A special committee set up in March to settle a long-running land dispute between 52 families in Kompong Chhnang province and the wife of Mines and Energy Minister Suy Sem has finished its work, leaving 17 families without a deal.
Deputy provincial governor Dork Sothea, who chaired the committee, said the group wrapped up the negotiations last week, having reached pay-out deals for 35 families worth between $1,250 and $1,500 each, already paid by KDC International, the private development firm owned by Mr. Sem’s wife, Chea Kheng.
Ms. Sothea said the tens of thousands of dollars the rest of the families were demanding was too much and that they would now have to settle their disputes with Ms. Kheng in court—on their own.
“I will send a report to the governor and the court some time next week informing them that we reached a solution with only 35 families who will accept mon-ey from the company,” she said. “The other 17 families will need to fight in court by themselves because they demanded too much money.

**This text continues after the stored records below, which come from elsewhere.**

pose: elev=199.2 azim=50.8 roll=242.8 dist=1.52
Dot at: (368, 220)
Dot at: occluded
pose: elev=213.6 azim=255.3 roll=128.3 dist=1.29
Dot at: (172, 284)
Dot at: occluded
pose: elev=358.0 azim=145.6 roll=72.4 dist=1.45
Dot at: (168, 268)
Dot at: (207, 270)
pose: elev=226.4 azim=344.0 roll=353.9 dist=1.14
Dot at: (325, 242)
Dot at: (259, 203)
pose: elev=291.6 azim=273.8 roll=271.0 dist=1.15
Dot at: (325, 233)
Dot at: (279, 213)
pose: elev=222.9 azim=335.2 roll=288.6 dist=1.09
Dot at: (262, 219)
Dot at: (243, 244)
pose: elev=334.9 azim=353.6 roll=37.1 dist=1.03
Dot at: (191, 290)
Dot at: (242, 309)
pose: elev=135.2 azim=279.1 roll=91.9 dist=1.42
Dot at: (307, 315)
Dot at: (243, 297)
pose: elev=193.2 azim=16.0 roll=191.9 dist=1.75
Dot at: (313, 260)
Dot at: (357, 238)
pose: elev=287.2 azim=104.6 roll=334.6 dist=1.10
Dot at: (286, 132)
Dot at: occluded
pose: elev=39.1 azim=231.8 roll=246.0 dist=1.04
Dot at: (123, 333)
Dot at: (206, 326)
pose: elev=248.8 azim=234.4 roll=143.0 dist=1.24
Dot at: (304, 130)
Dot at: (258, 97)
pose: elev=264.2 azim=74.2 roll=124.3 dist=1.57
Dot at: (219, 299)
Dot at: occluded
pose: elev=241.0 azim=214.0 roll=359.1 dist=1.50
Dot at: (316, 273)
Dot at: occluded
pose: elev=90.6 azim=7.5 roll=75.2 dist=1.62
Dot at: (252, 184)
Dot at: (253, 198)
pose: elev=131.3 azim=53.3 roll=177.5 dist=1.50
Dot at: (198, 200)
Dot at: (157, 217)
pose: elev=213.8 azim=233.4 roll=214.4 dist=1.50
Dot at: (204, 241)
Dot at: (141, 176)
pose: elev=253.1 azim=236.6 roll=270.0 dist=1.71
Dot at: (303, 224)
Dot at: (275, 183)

“The company claims it does not have the ability to pay them $20,000 to $30,000,” she added. “So I will tell the court to process their complaints.”
Neither Ms. Kheng nor her company’s lawyer, Phat Pauv Seang, could be reached. A representative for Ms. Kheng, Thai Hy, declined to comment.
Reach Seima, one of the 17 who refused to strike a deal with KDC, has also been accused of attempted murder and property damage over an incident last May during which villagers burned down a shed the company had built on the disputed land and allegedly chased down a group of visiting land management officials.
He said the provincial court summoned three fellow villagers for questioning on May 26 and suspected that the move was intended as retaliation for his not accepting KDC’s offer.
“It is new pressure on me for my repeated refusal to accept the little money from the company,” he said. “So the company has started to use the court system to intimidate us.”
Duch Sinuon, one of the summoned men, said Mr. Seima was innocent of the allegations, adding that more than 40 villagers would go to the court on the day of the questioning to protest.